In January 2013, the company says, it reached a new record with 70 million unique users, and in an interview after the earnings hit, CEO Spencer Rascoff stressed that mobile is now also a large driver of the company’s revenue growth. As for Zillow’s recent emphasis on rentals, Rascoff noted that it’s still a relatively small driver of the company’s revenue right now, but he expect this to grow fast.

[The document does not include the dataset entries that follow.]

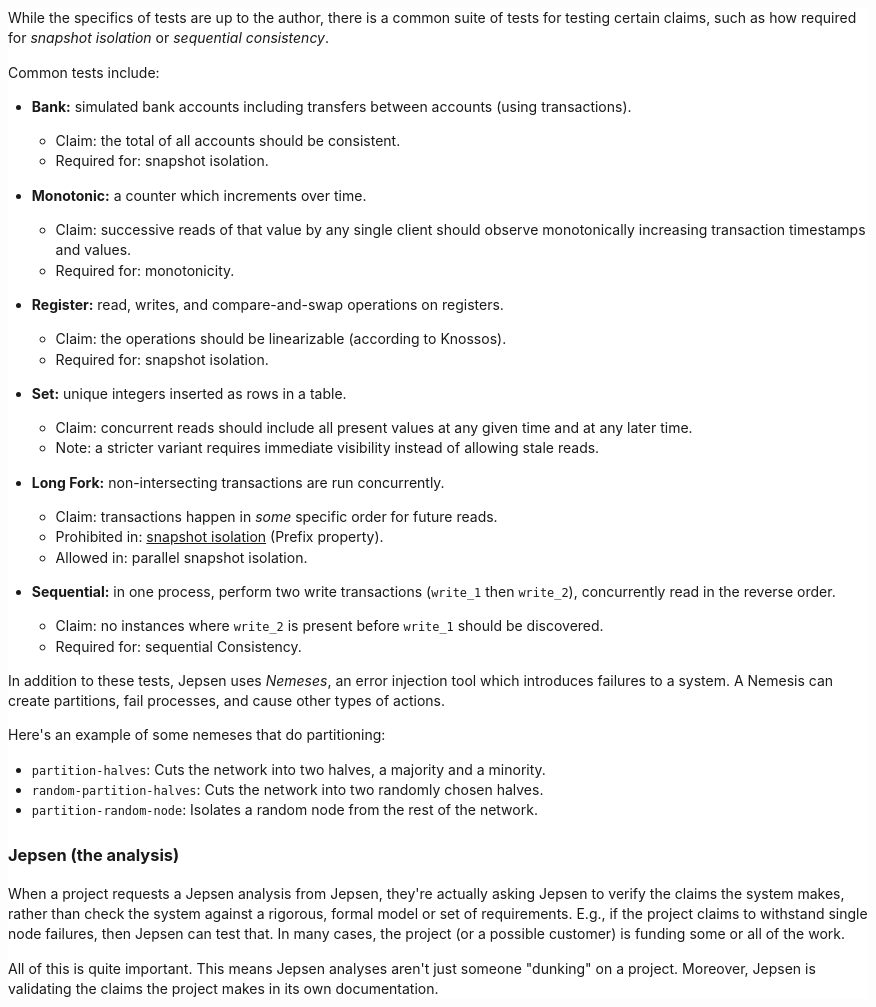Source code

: While the specifics of tests are up to the author, there is a common suite of tests for testing certain claims, such as how required for *snapshot isolation* or *sequential consistency*.

Common tests include:

* **Bank:** simulated bank accounts including transfers between accounts (using transactions).

    - Claim: the total of all accounts should be consistent.
    - Required for: snapshot isolation.

* **Monotonic:** a counter which increments over time.

    - Claim: successive reads of that value by any single client should observe monotonically increasing transaction timestamps and values.
    - Required for: monotonicity.

* **Register:** read, writes, and compare-and-swap operations on registers.
	
    - Claim: the operations should be linearizable (according to Knossos).
    - Required for: snapshot isolation.

* **Set:** unique integers inserted as rows in a table.

    - Claim: concurrent reads should include all present values at any given time and at any later time.
    - Note: a stricter variant requires immediate visibility instead of allowing stale reads.

* **Long Fork:** non-intersecting transactions are run concurrently.

    - Claim: transactions happen in *some* specific order for future reads.
    - Prohibited in: [snapshot isolation](https://jepsen.io/consistency/models/snapshot-isolation) (Prefix property).
    - Allowed in: parallel snapshot isolation.

* **Sequential:** in one process, perform two write transactions (`write_1` then `write_2`), concurrently read in the reverse order.

    - Claim: no instances where `write_2` is present before `write_1` should be discovered.
    - Required for: sequential Consistency.

In addition to these tests, Jepsen uses *Nemeses*, an error injection tool which introduces failures to a system. A Nemesis can create partitions, fail processes, and cause other types of actions.

Here's an example of some nemeses that do partitioning:

* `partition-halves`: Cuts the network into two halves, a majority and a minority.
* `random-partition-halves`: Cuts the network into two randomly chosen halves.
* `partition-random-node`: Isolates a random node from the rest of the network. 

### Jepsen (the analysis)

When a project requests a Jepsen analysis from Jepsen, they're actually asking Jepsen to verify the claims the system makes, rather than check the system against a rigorous, formal model or set of requirements. E.g., if the project claims to withstand single node failures, then Jepsen can test that. In many cases, the project (or a possible customer) is funding some or all of the work.

All of this is quite important. This means Jepsen analyses aren't just someone "dunking" on a project. Moreover, Jepsen is validating the claims the project makes in its own documentation.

“This was a breakaway year for Zillow in which we repeatedly delivered record revenue, traffic, and mobile usage as we significantly grew our market share as the category leader. And we’ve had an incredibly strong start to 2014 with another traffic record of nearly 70 million unique users in January,” said Rascoff in today’s announcement. He also stressed that the site is now significantly larger than any of its competitors and that it will continue to invest in growing its audience rapidly.
Besides reporting its earnings today, Zillow also announced that it is relaunching StreetEasy, the New York City-centric real-estate site it acquired for $50 million in August 2013. The service is getting a complete redesign, but maybe even more importantly, it is moving from its current freemium model to a completely free service. Previously, StreetEasy users had to pay $10 per month for access to advanced search features and information like recorded sales information, property records and real-time email alerts for new properties.
Now, the service is making all of its tools available without the previous paywall. This is pretty much in line with how Zillow itself operates, too, so this move doesn’t come as a major surprise. Rascoff also noted that Zillow considers itself to be a media company, so the more eyeballs it can get on its content, the better it is for its bottom line.
Given StreetEasy’s popularity in the New York market, the company has clearly decided to keep the brand itself going too, similarly to what it’s been doing with Postlets.